The only known white giraffe in the world has been fitted with a GPS tracking device to help protect it from poachers as it grazes in Kenya. But despite its singular status, the lonely male doesn't have a name.

The white giraffe now stands alone after a female and her calf were killed by poachers in March, the Ishaqbini Hirola Community Conservancy said in a statement Tuesday.

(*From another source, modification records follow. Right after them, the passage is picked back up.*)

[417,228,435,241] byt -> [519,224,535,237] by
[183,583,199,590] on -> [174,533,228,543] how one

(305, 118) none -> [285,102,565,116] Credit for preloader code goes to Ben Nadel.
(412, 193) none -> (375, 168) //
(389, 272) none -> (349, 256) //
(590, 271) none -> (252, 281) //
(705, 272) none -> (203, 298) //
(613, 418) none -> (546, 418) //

In this photo released by the Ishaqbini Community Conservancy, a male giraffe with a rare genetic trait called leucism that causes a white color is darted with a tranquilizer in order to fit a GPS tracking device, seen from a helicopter in the Ishaqbini Community Conservancy in Kenya Sunday, Nov. 8, 2020.  / AP

A rare genetic trait called leucism causes the white color, and it makes the one surviving giraffe stand out dangerously for poachers in the arid savannah near the Somalia border.

Now the GPS tracking device, attached to one of the giraffe's horns, will ping every hour to alert wildlife rangers to its location.

The conservancy has thanked the Kenya Wildlife Service along with the Northern Rangelands Trust and Save Giraffes Now for the help.

"The giraffe's grazing range has been blessed with good rains in the recent past and the abundant vegetation bodes well for the future of the white male," said Ahmed Noor, the conservancy's manager.

About 40% of the giraffe population has disappeared in the last 30 years, with poaching and wildlife trafficking contributing to this decline, according to the Africa Wildlife Foundation. Giraffes are designated as a vulnerable species on the International Union for Conservation of Nature's Red List, with an estimated population of 68,293 globally.